TASK PROMPT: Set down the part of the piece on the love of money below, starting at "Sometime after that, my" and ending at "possessions as well.", with the wording unchanged.

QUOTED PASSAGE:
+++

Years ago, I watched the movie, The Money Pit. The main characters made a foolish purchase of a house that fell apart, piece-by-piece. Soon their relationship started crumbling too. I remember thinking, “I want to be wise with money—it can a powerful tool for good, but it can cause destruction too!”
Sometime after that, my pastor shared Paul’s caution to church leaders in 1 Timothy 3:3. Paul urged them to be “free from the love of money.” I thought, “That’s wise counsel for all Christ-followers.”
To develop a healthy, biblical relationship with money, we must build on this truth: God owns us and everything we have, and it is only as we wisely steward His resources we discover not only a thriving relationship with Him, but with money and possessions as well.
The love of money is a heart problem. It is a choice to pursue wealth for sheer luxury or selfish consumption instead of looking at life from a biblical, eternal perspective and accumulating money and resources as a powerful tool to bring glory to the Lord.
There’s a fine line of difference sometimes, but here are 10 signs you might love money.
1. You’re obsessed with becoming rich.
The concern here is not wealth itself; it is only the love of money that is evil. It is the compulsive and sometimes unethical pursuit of wealth that leads to ruin.
People with this heart attitude set themselves up for temptations and snares—“senseless and harmful desires” that can lead to destruction and may even cause them to “wander away” from trust in God (1 Timothy 6:9-10).
Related to this is the obsession of seeking wealth, the workaholic insanity that lacks discernment (Proverbs 23:4).
2. You never have enough.
Your checkbook may contain a mere hundred dollars, but you can still be a foolish money-lover.
Conversely, you can have a million bucks in the bank and be a fervent God-lover. It’s all a matter of the heart.
3. You’re living beyond your means.

+++

SOURCE DATA:

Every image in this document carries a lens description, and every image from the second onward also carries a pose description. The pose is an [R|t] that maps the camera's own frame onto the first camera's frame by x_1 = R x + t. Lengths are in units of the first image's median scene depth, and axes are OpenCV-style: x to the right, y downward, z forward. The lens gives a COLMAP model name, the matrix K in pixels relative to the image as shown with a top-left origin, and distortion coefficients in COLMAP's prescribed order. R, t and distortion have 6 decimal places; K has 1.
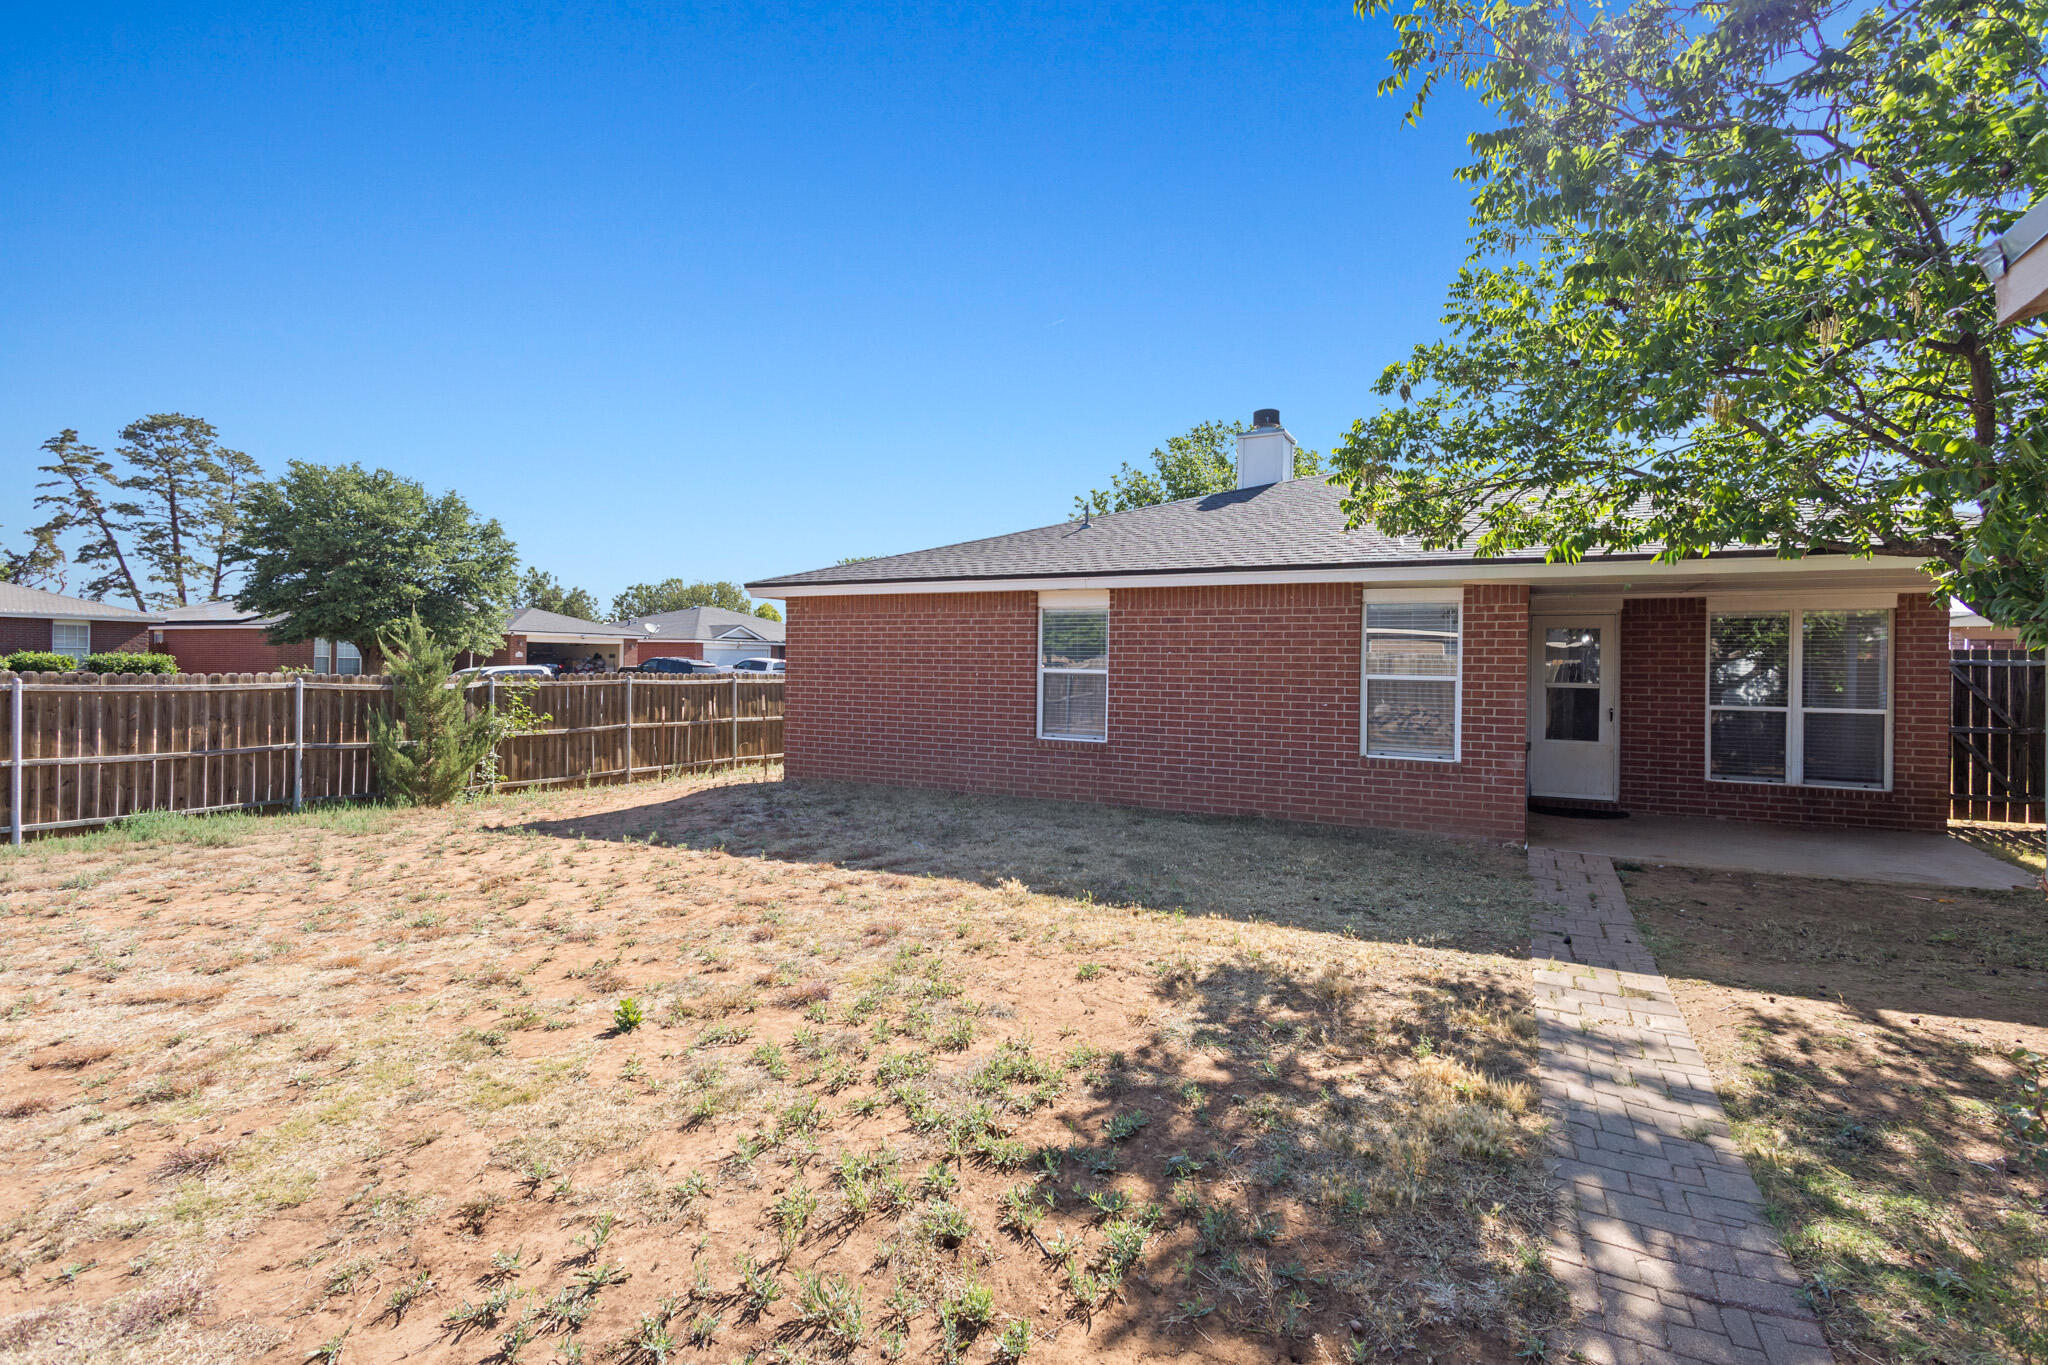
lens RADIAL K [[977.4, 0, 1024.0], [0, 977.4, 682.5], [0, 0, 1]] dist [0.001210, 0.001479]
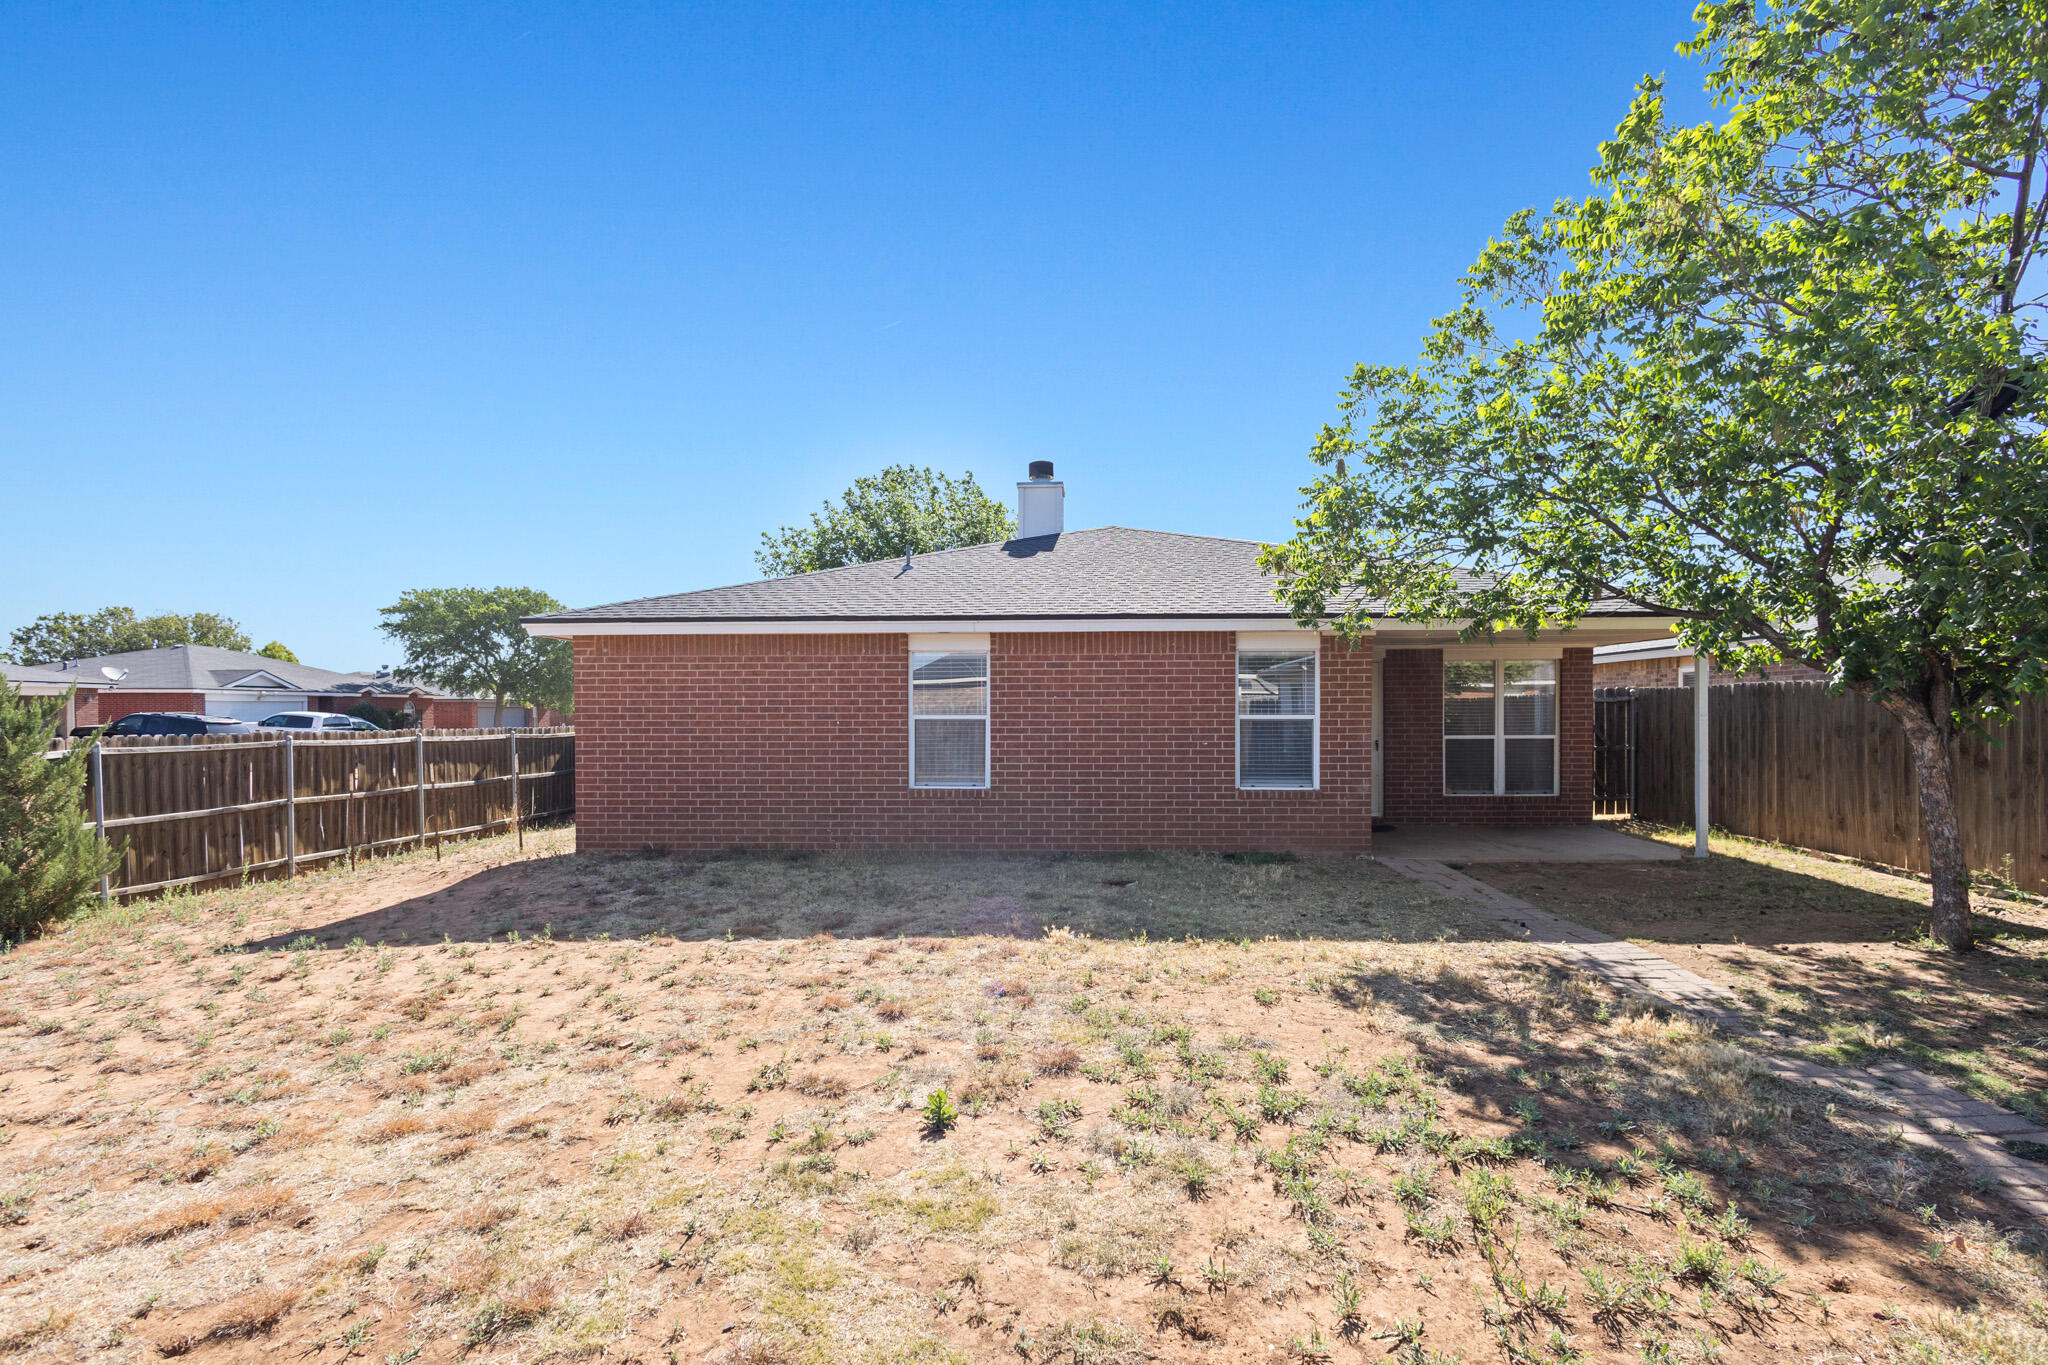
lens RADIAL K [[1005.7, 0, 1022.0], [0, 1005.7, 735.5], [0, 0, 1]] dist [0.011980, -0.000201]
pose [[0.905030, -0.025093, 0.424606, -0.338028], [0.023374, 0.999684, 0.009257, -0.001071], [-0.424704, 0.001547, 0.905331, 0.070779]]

+++

EXERCISE ANSWER:
Sometime after that, my pastor shared Paul’s caution to church leaders in 1 Timothy 3:3. Paul urged them to be “free from the love of money.” I thought, “That’s wise counsel for all Christ-followers.”
To develop a healthy, biblical relationship with money, we must build on this truth: God owns us and everything we have, and it is only as we wisely steward His resources we discover not only a thriving relationship with Him, but with money and possessions as well.